**Requirement:** Nothing but the lines from the first line of the records below to the line holding "buf buf_1 (out[24], in[24]);" belongs in the answer, copied exactly and without pictures.
==== Records for the task ====
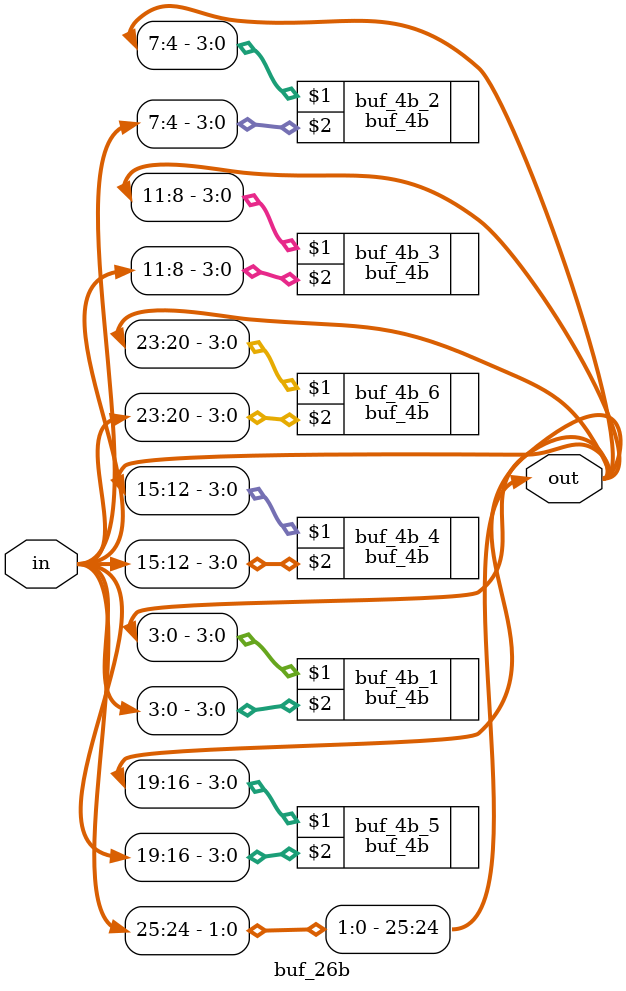
<source format=v>
module buf_26b(  output wire [31:0] out, input wire [31:0] in );
        buf_4b buf_4b_1 (out[3:0], in[3:0]);
        buf_4b buf_4b_2 (out[7:4], in[7:4]);
        buf_4b buf_4b_3 (out[11:8], in[11:8]);
        buf_4b buf_4b_4 (out[15:12], in[15:12]);
        buf_4b buf_4b_5 (out[19:16], in[19:16]);
        buf_4b buf_4b_6 (out[23:20], in[23:20]);
        buf buf_1 (out[24], in[24]);
        buf buf_2 (out[25], in[25]);  
    
endmodule
</source>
====
**Solution for this exercise:**
<source format=v>
module buf_26b(  output wire [31:0] out, input wire [31:0] in );
        buf_4b buf_4b_1 (out[3:0], in[3:0]);
        buf_4b buf_4b_2 (out[7:4], in[7:4]);
        buf_4b buf_4b_3 (out[11:8], in[11:8]);
        buf_4b buf_4b_4 (out[15:12], in[15:12]);
        buf_4b buf_4b_5 (out[19:16], in[19:16]);
        buf_4b buf_4b_6 (out[23:20], in[23:20]);
        buf buf_1 (out[24], in[24]);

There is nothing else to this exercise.